Para os leitores, as sugestões formam um conjunto de fontes de informação pessoal, que alimentam um grande banco de dados onde os gostos deles são combinados com aqueles dos outros, acabando por afectar directamente um número considerável de consumidores. É um mundo cada vez mais “algorítmico”, que orienta o nosso acesso à informação e as nossas compras: mas que estendem-se a muitos outros contextos, desde os softwares de reconhecimento facial aos mercados financeira.
Como demonstra não só a pesquisa académica, a relação entre algoritmos e regras (direito e política) tem dois lados: por um lado, há o “ajuste” dos algoritmos feito pelas instituições.
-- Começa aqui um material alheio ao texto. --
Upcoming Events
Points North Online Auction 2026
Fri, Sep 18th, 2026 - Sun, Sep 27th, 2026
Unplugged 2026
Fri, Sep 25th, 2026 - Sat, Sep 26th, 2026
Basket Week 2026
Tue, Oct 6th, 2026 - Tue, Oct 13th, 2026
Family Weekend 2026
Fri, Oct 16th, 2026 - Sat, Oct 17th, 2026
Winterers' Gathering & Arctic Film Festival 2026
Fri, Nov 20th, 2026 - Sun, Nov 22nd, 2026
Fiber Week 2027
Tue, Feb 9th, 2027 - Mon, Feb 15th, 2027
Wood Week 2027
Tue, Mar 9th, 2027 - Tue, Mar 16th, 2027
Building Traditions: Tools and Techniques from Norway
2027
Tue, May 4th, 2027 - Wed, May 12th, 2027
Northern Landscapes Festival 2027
A criação de leis relacionadas com os sistemas complexos e altamente automatizados deve prestar maior atenção aos lugares e aos tempos tais algoritmos são criados?
Do outro lado, há a vastidão do poder invisível dos algoritmos: o nosso mundo é em grande parte gerido, regulamentado e governado por eles. E se alguém não concordar? Eis o problema: somos capazes não de resistir mas de entender o que significa exactamente resistir ao domínio electrónico dos novos persuasores digitais?
Ipse dixit.
Fontes: Informarmy, Francesca Musiani: Governance By Algorithms (em Policy Intenet Review), Tarleton Gillespie: The Relevance of Algorithms (ficheiro Pdf, inglês), BBC News
Nem mais,
Quando pesquisamos um qualquer assunto, existe uma hieraquia de sites, e toda gente vai pesquisar os primeiros do google, ninguém vai se lembrar após uma fastidiosa pesquisa atingir o milionésimo.
Estamos de facto dependentes desses motores de busca que dictam as nossas pesquisas.
Um abraço
Muito interessante Max! Mineração de dados, eis uma frase simplesmente arrepiante. Para o poder, não deve haver nada mais valioso do que a informação pois é ela que gera a obdiência.